The Orion Nebular Cloud is a young cluster of stars, planets, dust, and gases. Scientists have decided it is young because of it’s high density of bright, giant stars. Big, bright stars like this are young, burn hot, burn their fuel faster, and die sooner. Therefore, because these stars are so big and bright and have not died yet, the cluster must be new. Another clue that the Orion Nebula is young is that it’s stars are close together, whereas an older cluster’s stars will be further apart.
The galaxy rotates and turns and tends to separate stars that were formed together. Because the Orion Nebular Cloud still has this high density of high mass stars, it means that the Orion Nebular Cloud hasn’t been around long enough for these stars to burn out, nor long enough that the churn of the Milky Way Galaxy has caused them to rotate away from each other. This makes the Orion Nebular Cloud a good candidate for IMF analysis because it still has its high mass stars, so it more truly represents the distribution of stars and planets.
This IMF analysis turned up some interesting results. Curiously, the IMF turned out to be bimodal, meaning it produced two distinct results — two types of celestial bodies. The two peaks represented bodies that were 0.25 solar masses and 0.025 solar masses. Stars are measured in “solar masses,” or how they compare to our sun. These numbers likely represent small stars and brown dwarfs. A “small star” in this example is about a quarter of the size of our sun. The brown dwarf is a star that would be 2.5% the size of our sun, or about 10x the size of Jupiter.

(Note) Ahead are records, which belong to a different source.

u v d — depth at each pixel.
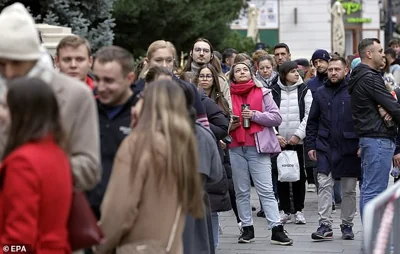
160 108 9.17
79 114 9.05
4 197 7.89
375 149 17.11
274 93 21.38
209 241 13.70
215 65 18.95
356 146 18.41
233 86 18.91
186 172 9.12
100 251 9.06
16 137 7.92
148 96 9.30
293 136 20.86
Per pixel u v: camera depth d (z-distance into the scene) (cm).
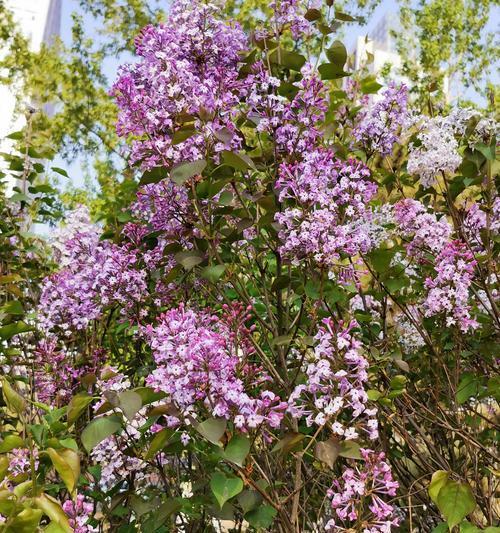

Because of this, researchers assumed the IMF was not sufficient to classify the Orion Nebular Cloud. If the IMF was enough, then the distribution of of star masses would have been expected to have one peak instead of two. Based upon astrophysics and our understanding of how the stars and planets form in this region, we would expect a normal distribution of masses across different items. Therefore, because we see two favored peaks, there must be some other physics occurring that is causing these two sizes of stars to be created, that cannot be captured in the IMF.
Lastly, the IMF analysis found the age of the Orion Nebular Cloud to be about 3 million years old! The dinosaur extinction event was 65 million years ago, meaning that dinosaurs who would look up at the sky, would not have seen this Nebula! This is quite young by astronomical standards.
This has not only put an age on the Orion Nebular Cloud, but also has told us that this nebula is not going to be producing many things that look like our sun. Furthermore, it has shown scientists the limits of the IMF analysis as a technique.